Chrystal Gonzales
"I learned that there are people and whole organizations out there dedicated to figuring out why these things are happening and how to improve people’s lives. "
I was raised in foster care, so I come from a place where you don’t see a lot of growth or community effort.
And I think that experience really let me see the importance of helping out, not just working a job you love to contribute to a greater society, but more on the human aspect. There are little things that can really support a community. I feel like if everyone did little things, it would make everything a lot better.
This isn't how it has to be.
When I was in foster care, they always told us this is just how it is. They’d tell you these statistics with no context, like 90% of all foster children make up the death row inmates in America. They’d just throw these crazy statistics at us. And even at a young age, I was like, the math doesn’t add up!
When I got older, I saw a lot of my friends, these things started happening to them. But I started to volunteer at the Boys and Girls Club, tutoring kids. I used to help with the summer programs. And that helped me to see a lot, that it’s not how life has to be.
I had my son at 19, and I waited until he was school age to go to college. I almost got my associates in computer science, history and social sciences were a whole new world. And it just really opened my eyes to the fact that so many problems are very societal, they're very fixable. They're not necessarily set in stone.
Not only were my suspicions about the math not making sense confirmed, but I learned that there are people and whole organizations out there dedicated to figuring out why these things are happening and how to improve people’s lives. There’s hordes of people out there, nationwide, globally, locally, everywhere, trying to solve it.
I spent my whole life wondering about these things, and now it’s like, here are the tools, run with it. So that really got me excited about policy - local, federal, global - and how things trickle down and how we experience everything.
Now I’m at school for education at the University of Washington, and I'm working with NextGen through the Volcker Alliance to figure out how to be a part of educational reform. I think education is a really strong basis for a lot of the problems that we have, whether that be emotional, equitable, or economic.
Growing up in foster care, I felt like I didn’t have a culture.
We didn’t have like, oh this is the type of food we make for parties.

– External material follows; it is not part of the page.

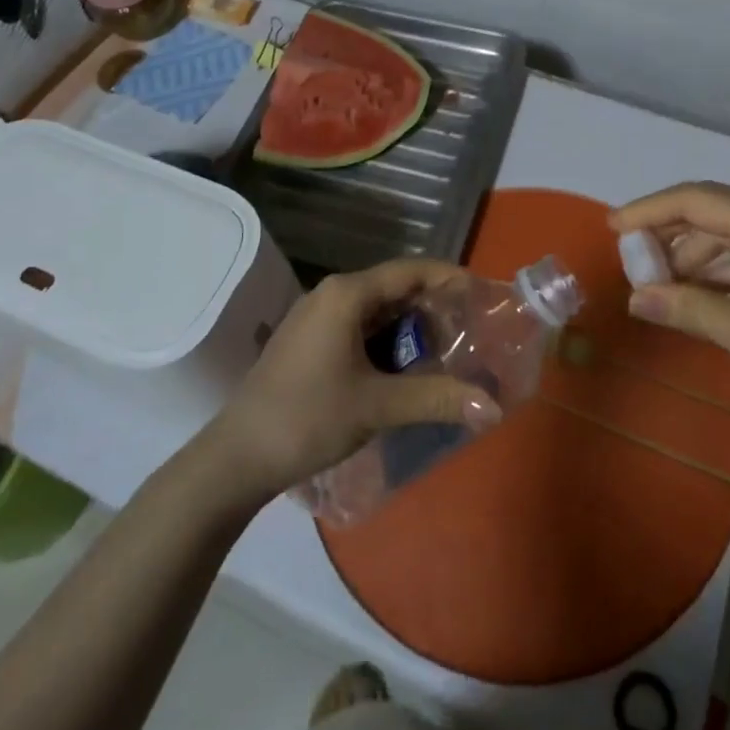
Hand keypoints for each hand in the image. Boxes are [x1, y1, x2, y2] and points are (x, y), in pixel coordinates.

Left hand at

Now, I feel like I am representing foster kids or kids that didn’t have parents growing up, the reality of not having community and not having people. Every time someone asks me about who I am or what community I represent, I can tell them these things about growing up in foster care. And it really helps, not only in the community sense, but in long-term healing.
For kids growing up now in foster care like I did, it’s really hard to keep believing there’s a decent world out there. I know not every foster kid can be helped, but the day will come when you turn 18 and you’ll be in a whole world all by yourself. I would tell these kids that there are opportunities, there are people, if you are willing to keep the dream alive.
I volunteer a lot, for many different organizations. Everyone needs volunteers.
I’ve volunteered with the local community emergency response team (CERT). Through that, I took a course on volunteering and then some courses with FEMA and Homeland Security. And I became a trainer through that, and I’ve been able to teach different members of the community. In South King County, most of the homes don’t have fire alarms or carbon monoxide detectors, because it’s not required. So we spend afternoons going around and installing smoke detectors.
I'm the secretary for the School of Education for this new upcoming academic year. I volunteered for future teachers among high school students, as part of the Jump Forward Initiative. I’ve helped out with the diversity commission at our school. I volunteered at the King County Housing Authority to help get information out about different programs. At my son’s school, I'm a member of the PTA as their financial person, but I also like to just show up to help with anything.
There are so many things you can do as an educator.
As an educator, you can be involved in local policy, you can be involved in federal policy. I want to teach for the next 5-10 years, and I would also really like to work in either the district office or the office of government accountability focusing on policy reform. You’ll never get bored in that type of work, because every time you reach a solution, you just pick up the next problem, right? And keep running with it.
Eventually, I want to be a university professor, either history, economics, law or policy. Helping the next generation navigate life in the next 40 years.